Lettre aux amis

En 1991, lors de la première guerre du Golfe, Félix Guattari appelait de ses vœux, l’entrée dans une ère Post-média, c’est à dire une reprise en main par les usagers eux-mêmes de la fabrication de l’information:

Une des conditions primordiales des luttes actuelles est de considérer que les luttes ne se situeront pas seulement au niveau économique, au niveau politique, mais aussi au niveau de la subjectivité, en particulier au niveau mass médiatique. D’où la nécessité d’amorcer l’entrée dans une ère post-média: c’est à dire, une réappropriation des mass-médias, non seulement au niveau de la fabrication, de la recomposition de l’information; mais aussi, de la recomposition de systèmes de concertation, de dialogue, de mise en exergue de sensibilités, de ressaisies esthétiques de la production d’images et de la production audiovisuelle. C’est finalement à travers ce type de redéfinition de luttes, de pratiques sociales, de pratiques médiatiques et autres, que pourront s’amorcer et se cristalliser d’autres types de polarités alternatives. Sinon on ne voit pas du tout quels mouvements – que ce soit les mouvements de gauche existants, ni même les mouvements écologistes dans leur conception actuelle – seraient capables de bien avancer sur ce terrain.

 

Ce projet Chaosmosemedia est un projet international, fondé sur l’amitié. À commencer par celle qui nous réunissait autour de Félix. Une amitié qui aide à trouver des issues dans un monde borné, balisé, formaté, où il devient de plus en plus difficile de respirer, pas seulement pour les humains mais aussi pour toutes les espèces – animales et végétales -, de la planète. En quelque sorte, un projet de trou d’air dans la toile, pour respirer. Sortir de ces pratiques individuelles des réseaux sociaux de plus en plus gangrénés par les populismes ; même s’ils sont utiles parfois dans la transmission d’informations, comme on a pu le voir dans des moments comme « Nuits Debout » ou au moment des gilets Jaunes en France, ils fabriquent « du même », de la simplification et abolissent la multidimensionnalité des espaces de pensée.
Le but du projet est de créer un site qui nous permette d’entrer dans cette ère post-médias, de la rendre plus créatrice et plus inventive, plus sociale, au-delà de ces réseaux dits sociaux. C’est un agencement qui ferait d’agencements collectifs d’énonciation un rhizome au niveau mondial.

C’est à dire un site multi langues, où les amis s’exprimeront dans leur propre langue (italien, anglais, allemand, français, belge, brésilien, espagnol, japonais, grec…), les amis de Félix et tous ceux qui ne l’ont pas connu mais le considèrent leur ami. L’amitié telle qu’elle est définie dans l’introduction à « Qu’est-ce que la philosophie » et telle que la reprend Bifo dans la vidéo de François Pain.

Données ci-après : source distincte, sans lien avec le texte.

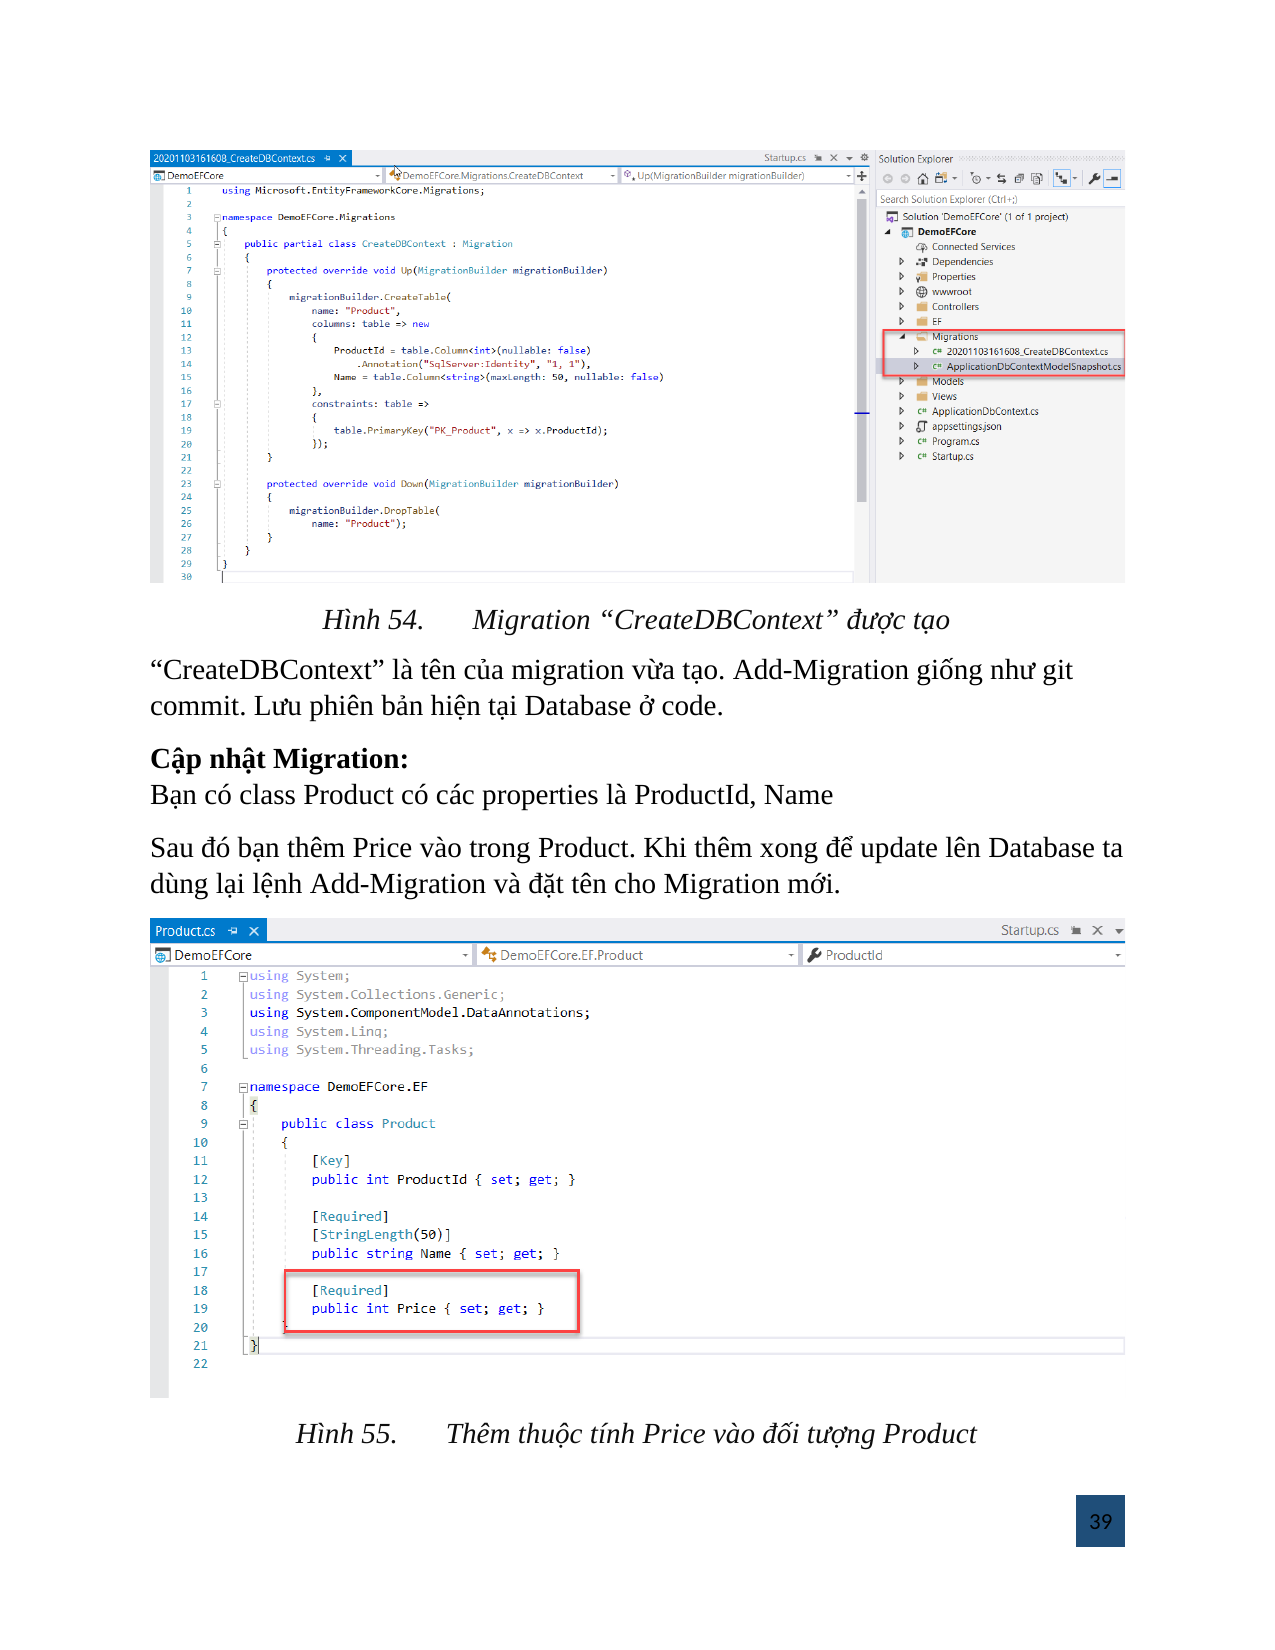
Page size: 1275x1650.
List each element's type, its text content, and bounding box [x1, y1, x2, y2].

text Cập nhật Migration: Bạn có class Product có các properties là ProductId, Name [150, 741, 1125, 811]
text “CreateDBContext” là tên của migration vừa tạo. Add-Migration giống như git commit. Lưu phiên bản hiện tại Database ở code. [150, 652, 1125, 722]
text Thêm thuộc tính Price vào đối tượng Product [150, 1416, 1125, 1450]
picture [150, 918, 1125, 1398]
text Migration “CreateDBContext” được tạo [150, 602, 1125, 635]
text Sau đó bạn thêm Price vào trong Product. Khi thêm xong để update lên Database ta dùng lại lệnh Add-Migration và đặt tên cho Migration mới. [150, 830, 1125, 900]
picture [150, 150, 1125, 583]
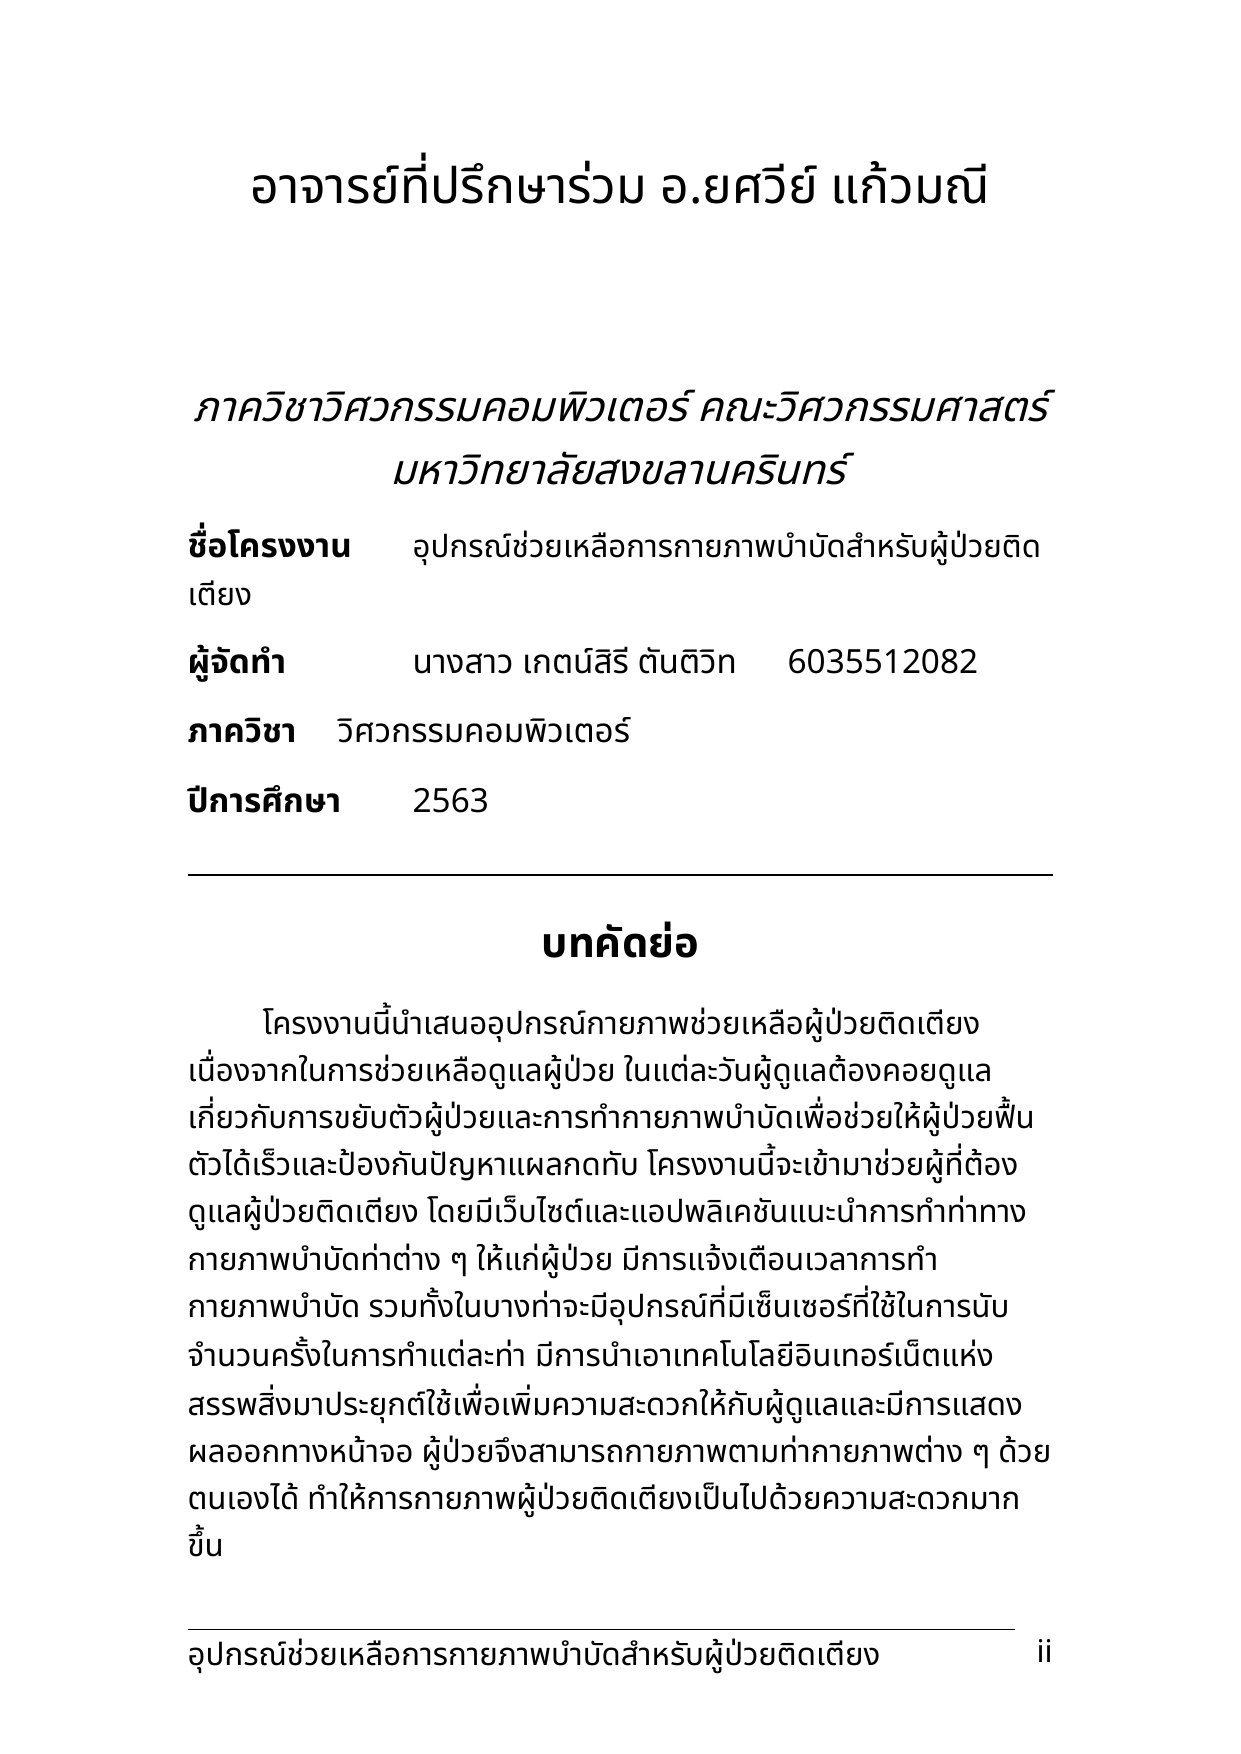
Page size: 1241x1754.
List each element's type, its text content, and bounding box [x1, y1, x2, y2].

text โครงงานนี้นำเสนออุปกรณ์กายภาพช่วยเหลือผู้ป่วยติดเตียง เนื่องจากในการช่วยเหลือดูแลผู้ป่วย ในแต่ละวันผู้ดูแลต้องคอยดูแลเกี่ยวกับการขยับตัวผู้ป่วยและการทำกายภาพบำบัดเพื่อช่วยให้ผู้ป่วยฟื้นตัวได้เร็วและป้องกันปัญหาแผลกดทับ โครงงานนี้จะเข้ามาช่วยผู้ที่ต้องดูแลผู้ป่วยติดเตียง โดยมีเว็บไซต์และแอปพลิเคชันแนะนำการทำท่าทางกายภาพบำบัดท่าต่าง ๆ ให้แก่ผู้ป่วย มีการแจ้งเตือนเวลาการทำกายภาพบำบัด รวมทั้งในบางท่าจะมีอุปกรณ์ที่มีเซ็นเซอร์ที่ใช้ในการนับจำนวนครั้งในการทำแต่ละท่า มีการนำเอาเทคโนโลยีอินเทอร์เน็ตแห่งสรรพสิ่งมาประยุกต์ใช้เพื่อเพิ่มความสะดวกให้กับผู้ดูแลและมีการแสดงผลออกทางหน้าจอ ผู้ป่วยจึงสามารถกายภาพตามท่ากายภาพต่าง ๆ ด้วยตนเองได้ ทำให้การกายภาพผู้ป่วยติดเตียงเป็นไปด้วยความสะดวกมากขึ้น [187, 1001, 1053, 1571]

… Simplement l’heure est venue pour nous de demander ce que c’est que la philosophie. Et nous n’avions pas cessé de le faire précédemment, et nous avions déjà la réponse qui n’a pas varié : la philosophie est l’art de former, d’inventer, de fabriquer des concepts. Mais il ne fallait pas seulement que la réponse recueille la question, il fallait aussi qu’elle détermine une heure, une occasion, des circonstances, des paysages et des personnages, des conditions et des inconnues de la question. Il fallait pouvoir la poser « entre amis », comme une confidence ou une confiance, ou bien face à l’ennemi comme un défi, et tout à la fois atteindre à cette heure, entre chien et loup, où l’on se méfie même de l’ami. C’est l’heure où l’on dit : « c’était ça, mais je ne sais pas si je l’ai bien dit, ni si j’ai été assez convaincant ». Et l’on s’aperçoit qu’il importe peu d’avoir bien dit ou d’avoir été convaincant, puisque de toute manière c’est ça maintenant.

Nous faisons appel à toutes les formes d’expressions. Il s’agit de mettre en circulation des vidéos et des textes de tous ordres (politiques, philosophiques, poétiques). Décrire ce qui se passe dans le monde, sans interprétation. Expliquer pourquoi il nous fait horreur. Avancer ce qui pourrait être autrement. Refaire la circulation de l’information. Echanger sur ce que nous devenons. Comment nous décloisonner ? Quels liens créer ? il s’agit de mettre en relation tous les amis qui se situent dans une continuité du travail de Félix, qui prolongent sa pensée et/ou ouvrent d’autres pistes : qu’ils soient militants, chercheurs, artistes, écrivains, vidéastes, cinéastes, poètes, musiciens, prestidigitateurs, psy ou cliniciens… Rendre ces productions visibles, lisibles, audibles, pour les partager.